== What you will do ==
With the pictures excluded, retype the records that follow exactly.

== Dataset entries ==
================

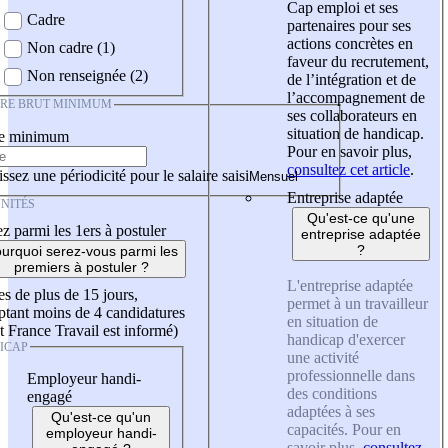
Cap emploi et ses
Cadre
partenaires pour ses
actions concrètes en
Non cadre (1)
faveur du recrutement,
Non renseignée (2)
de l’intégration et de
l’accompagnement de
IRE BRUT MINIMUM
ses collaborateurs en
situation de handicap.
re minimum
Pour en savoir plus,
consultez cet article
.
ssez une périodicité pour le salaire saisi
Entreprise adaptée
NITÉS
Qu'est-ce qu'une
z parmi les 1ers à postuler
entreprise adaptée
?
urquoi serez-vous parmi les
premiers à postuler ?
L'entreprise adaptée
es de plus de 15 jours,
permet à un travailleur
tant moins de 4 candidatures
en situation de
t France Travail est informé)
handicap d'exercer
ICAP
une activité
professionnelle dans
Employeur handi-
des conditions
engagé
adaptées à ses
Qu'est-ce qu'un
capacités. Pour en
employeur handi-
savoir plus,
consultez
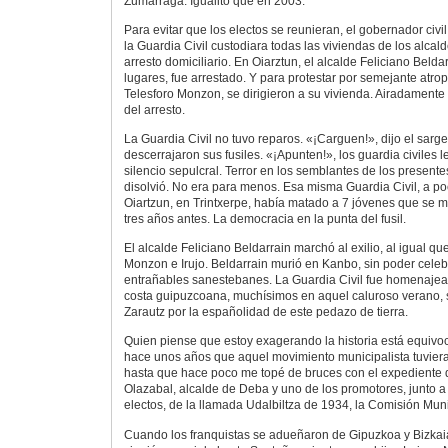
Zumarraga. Igualito que en 2003.
Para evitar que los electos se reunieran, el gobernador civ
la Guardia Civil custodiara todas las viviendas de los alcal
arresto domiciliario. En Oiarztun, el alcalde Feliciano Belda
lugares, fue arrestado. Y para protestar por semejante atrop
Telesforo Monzon, se dirigieron a su vivienda. Airadamente
del arresto.
La Guardia Civil no tuvo reparos. «¡Carguen!», dijo el sarg
descerrajaron sus fusiles. «¡Apunten!», los guardia civiles l
silencio sepulcral. Terror en los semblantes de los present
disolvió. No era para menos. Esa misma Guardia Civil, a po
Oiartzun, en Trintxerpe, había matado a 7 jóvenes que se 
tres años antes. La democracia en la punta del fusil.
El alcalde Feliciano Beldarrain marchó al exilio, al igual qu
Monzon e Irujo. Beldarrain murió en Kanbo, sin poder cele
entrañables sanestebanes. La Guardia Civil fue homenajea
costa guipuzcoana, muchísimos en aquel caluroso verano, 
Zarautz por la españolidad de este pedazo de tierra.
Quien piense que estoy exagerando la historia está equiv
hace unos años que aquel movimiento municipalista tuviera
hasta que hace poco me topé de bruces con el expediente 
Olazabal, alcalde de Deba y uno de los promotores, junto 
electos, de la llamada Udalbiltza de 1934, la Comisión Mu
Cuando los franquistas se adueñaron de Gipuzkoa y Bizkaia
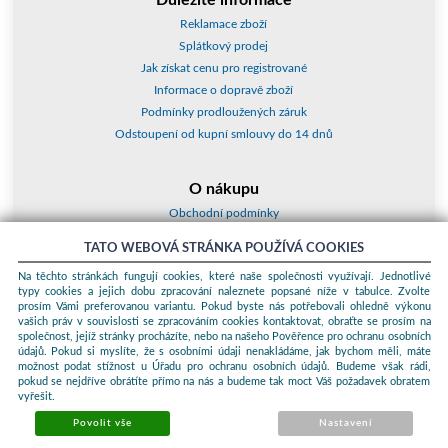
Reklamace zboží
Splátkový prodej
Jak získat cenu pro registrované
Informace o dopravě zboží
Podmínky prodloužených záruk
Odstoupení od kupní smlouvy do 14 dnů
O nákupu
Obchodní podmínky
O nás
TATO WEBOVÁ STRÁNKA POUŽÍVÁ COOKIES
Jak nakupovat
Na těchto stránkách fungují cookies, které naše společnosti využívají. Jednotlivé
Kontakty a adresy
typy cookies a jejich dobu zpracování naleznete popsané níže v tabulce. Zvolte
Essox splátky
prosím Vámi preferovanou variantu. Pokud byste nás potřebovali ohledně výkonu
vašich práv v souvislosti se zpracováním cookies kontaktovat, obraťte se prosím na
společnost, jejíž stránky procházíte, nebo na našeho Pověřence pro ochranu osobních
Podle zákona o evidenci tržeb je prodávající povinen vystavit kupujícímu
údajů. Pokud si myslíte, že s osobními údaji nenakládáme, jak bychom měli, máte
účtenku. Zároveň je povinen zaevidovat přijatou tržbu u správce daně
možnost podat stížnost u Úřadu pro ochranu osobních údajů. Budeme však rádi,
online; v případě technického výpadku pak nejpozději do 48 hodin.
pokud se nejdříve obrátíte přímo na nás a budeme tak moct Váš požadavek obratem
vyřešit.
© 2026 ProKauf Komplex s.r.o. Všechna práva vyhrazena.
Sunlight
systems
-
pronájem e-shopů
Povolit vše
Nastavení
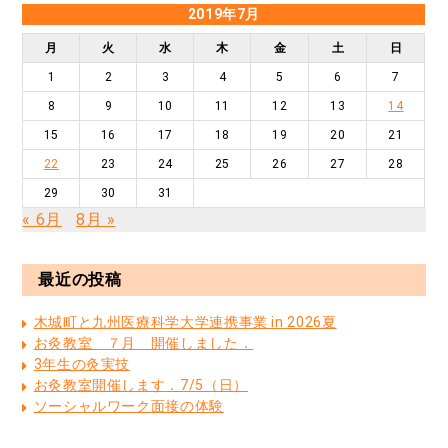
2019年7月
月
火
水
木
金
土
日
1
2
3
4
5
6
7
8
9
10
11
12
13
14
15
16
17
18
19
20
21
22
23
24
25
26
27
28
29
30
31
« 6月
8月 »
最近の投稿
木城町と九州医療科学大学連携事業 in 2026夏
お灸教室 ７月 開催しました．
3年生の灸実技
お灸教室開催します．7/5（日）
ソーシャルワーク面接の体験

================

== Solution for this problem ==
Cap emploi et ses
Cadre
partenaires pour ses
actions concrètes en
Non cadre (1)
faveur du recrutement,
Non renseignée (2)
de l’intégration et de
l’accompagnement de
IRE BRUT MINIMUM
ses collaborateurs en
situation de handicap.
re minimum
Pour en savoir plus,
consultez cet article
.
ssez une périodicité pour le salaire saisi
Entreprise adaptée
NITÉS
Qu'est-ce qu'une
z parmi les 1ers à postuler
entreprise adaptée
?
urquoi serez-vous parmi les
premiers à postuler ?
L'entreprise adaptée
es de plus de 15 jours,
permet à un travailleur
tant moins de 4 candidatures
en situation de
t France Travail est informé)
handicap d'exercer
ICAP
une activité
professionnelle dans
Employeur handi-
des conditions
engagé
adaptées à ses
Qu'est-ce qu'un
capacités. Pour en
employeur handi-
savoir plus,
consultez
Zumarraga. Igualito que en 2003.
Para evitar que los electos se reunieran, el gobernador civ
la Guardia Civil custodiara todas las viviendas de los alcal
arresto domiciliario. En Oiarztun, el alcalde Feliciano Belda
lugares, fue arrestado. Y para protestar por semejante atrop
Telesforo Monzon, se dirigieron a su vivienda. Airadamente
del arresto.
La Guardia Civil no tuvo reparos. «¡Carguen!», dijo el sarg
descerrajaron sus fusiles. «¡Apunten!», los guardia civiles l
silencio sepulcral. Terror en los semblantes de los present
disolvió. No era para menos. Esa misma Guardia Civil, a po
Oiartzun, en Trintxerpe, había matado a 7 jóvenes que se 
tres años antes. La democracia en la punta del fusil.
El alcalde Feliciano Beldarrain marchó al exilio, al igual qu
Monzon e Irujo. Beldarrain murió en Kanbo, sin poder cele
entrañables sanestebanes. La Guardia Civil fue homenajea
costa guipuzcoana, muchísimos en aquel caluroso verano, 
Zarautz por la españolidad de este pedazo de tierra.
Quien piense que estoy exagerando la historia está equiv
hace unos años que aquel movimiento municipalista tuviera
hasta que hace poco me topé de bruces con el expediente 
Olazabal, alcalde de Deba y uno de los promotores, junto 
electos, de la llamada Udalbiltza de 1934, la Comisión Mu
Cuando los franquistas se adueñaron de Gipuzkoa y Bizkaia
Reklamace zboží
Splátkový prodej
Jak získat cenu pro registrované
Informace o dopravě zboží
Podmínky prodloužených záruk
Odstoupení od kupní smlouvy do 14 dnů
O nákupu
Obchodní podmínky
O nás
TATO WEBOVÁ STRÁNKA POUŽÍVÁ COOKIES
Jak nakupovat
Na těchto stránkách fungují cookies, které naše společnosti využívají. Jednotlivé
Kontakty a adresy
typy cookies a jejich dobu zpracování naleznete popsané níže v tabulce. Zvolte
Essox splátky
prosím Vámi preferovanou variantu. Pokud byste nás potřebovali ohledně výkonu
vašich práv v souvislosti se zpracováním cookies kontaktovat, obraťte se prosím na
společnost, jejíž stránky procházíte, nebo na našeho Pověřence pro ochranu osobních
Podle zákona o evidenci tržeb je prodávající povinen vystavit kupujícímu
údajů. Pokud si myslíte, že s osobními údaji nenakládáme, jak bychom měli, máte
účtenku. Zároveň je povinen zaevidovat přijatou tržbu u správce daně
možnost podat stížnost u Úřadu pro ochranu osobních údajů. Budeme však rádi,
online; v případě technického výpadku pak nejpozději do 48 hodin.
pokud se nejdříve obrátíte přímo na nás a budeme tak moct Váš požadavek obratem
vyřešit.
© 2026 ProKauf Komplex s.r.o. Všechna práva vyhrazena.
Sunlight
systems
-
pronájem e-shopů
Povolit vše
Nastavení
2019年7月
月
火
水
木
金
土
日
1
2
3
4
5
6
7
8
9
10
11
12
13
14
15
16
17
18
19
20
21
22
23
24
25
26
27
28
29
30
31
« 6月
8月 »
最近の投稿
木城町と九州医療科学大学連携事業 in 2026夏
お灸教室 ７月 開催しました．
3年生の灸実技
お灸教室開催します．7/5（日）
ソーシャルワーク面接の体験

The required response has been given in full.